FAQ’s about University Active Directory and User Privacy
What is the new University Active Directory?
The new University Active Director (UAD) is an enterprise system that organizes university computers to allow for a variety of improvements:
- Improved Security of user information
- Easy Single-sign-on to computers using @maine.edu credentials
- More efficient and cost-effective distribution of software
- Proactive alerting of virus infections and other malware
- Faster initial deployment and re-imaging of broken or infected computers
- Reliable installation and verification of computer security updates
- Unified and seamless access to network resources, such as printers and file shares
- Creation of an authorized device inventory
Why is US:IT deploying Active Directory?
US:IT is positioning Active Directory as a strategic measure to improve user experience, overall security, and the efficiency of US:IT operations.
Does Active Directory make my computer less secure?
Active Directory lowers the risk of security compromise in many ways such as those benefits listed above. Active Directory, like any enterprise technology management tool, does introduce its own risk. However, the risks created by Active Directory are minimized by US:IT following accepted and recommended security practices, such as limiting the use of administrative accounts, employing firewalls, separation of duties, etc. In addition, as an enterprise tool, Microsoft is diligent about maintaining Active Directory’s safety.
Are user files and settings affected by joining UAD?
No, the migration process to UAD preserves user’s files and computer settings. New computers are quickly setup and added to UAD before being distributed to end users.
Does this affect PCs and Macs?
Yes. However, the tools for managing Macs are not as fully-featured as for PCs.
Does UAD install any software on users’ computers?
Yes. On Windows PCs, the Microsoft SCCM client is installed. The client allows UAD to send the computer instructions for installing updates, making software available to users, implementing security settings to protect the computer, etc. On Macs, the JAMF client is installed for similar purposes.

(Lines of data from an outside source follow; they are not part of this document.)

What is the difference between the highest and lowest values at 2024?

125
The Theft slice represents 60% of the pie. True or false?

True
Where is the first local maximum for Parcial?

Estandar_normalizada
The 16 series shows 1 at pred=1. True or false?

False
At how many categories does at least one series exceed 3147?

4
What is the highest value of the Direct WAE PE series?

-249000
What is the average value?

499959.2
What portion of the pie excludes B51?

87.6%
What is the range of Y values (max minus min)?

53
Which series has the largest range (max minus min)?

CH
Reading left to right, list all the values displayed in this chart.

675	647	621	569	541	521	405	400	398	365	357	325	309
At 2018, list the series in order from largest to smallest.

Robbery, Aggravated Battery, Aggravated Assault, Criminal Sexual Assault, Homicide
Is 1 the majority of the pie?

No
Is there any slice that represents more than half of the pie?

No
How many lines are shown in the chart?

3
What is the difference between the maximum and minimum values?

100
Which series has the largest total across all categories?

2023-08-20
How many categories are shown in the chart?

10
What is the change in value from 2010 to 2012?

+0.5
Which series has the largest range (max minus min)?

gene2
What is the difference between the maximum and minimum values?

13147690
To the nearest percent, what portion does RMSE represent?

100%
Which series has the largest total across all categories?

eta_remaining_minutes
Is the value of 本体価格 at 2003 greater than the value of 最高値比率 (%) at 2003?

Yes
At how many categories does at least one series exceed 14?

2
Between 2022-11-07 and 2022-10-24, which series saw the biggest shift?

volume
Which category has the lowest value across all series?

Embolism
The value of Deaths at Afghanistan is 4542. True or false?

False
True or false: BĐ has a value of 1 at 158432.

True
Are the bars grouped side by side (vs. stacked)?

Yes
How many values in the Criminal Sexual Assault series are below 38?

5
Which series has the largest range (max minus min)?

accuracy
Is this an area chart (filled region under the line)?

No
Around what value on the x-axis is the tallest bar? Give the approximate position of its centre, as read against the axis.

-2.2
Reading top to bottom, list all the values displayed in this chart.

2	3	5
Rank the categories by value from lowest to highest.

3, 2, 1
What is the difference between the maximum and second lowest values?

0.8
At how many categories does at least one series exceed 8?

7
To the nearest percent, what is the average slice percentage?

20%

Will this software monitor my activities?
No, these software packages are used to manage computers, not collect data on user activities. Modern computers automatically log many system events such as software and update installations, logins and system errors. We use these logs to narrow down the source of computer issues and monitor for security intrusions. These logs do not include user activity such as websites visited, files edited, etc.
Are there situations where IT staff may monitor the data, files or other activities on my computer?
Do other Universities do this?
Yes, many other universities pro-actively manage all university-owned computers to reduce the risk of information security breaches, increase the quality of computer access and improve the speed of service to the end-user. Active Directory is one method for providing such management. In addition, many University of Maine System campuses have been proactively managing university-owned computers using Active Directory and similar technologies for decades.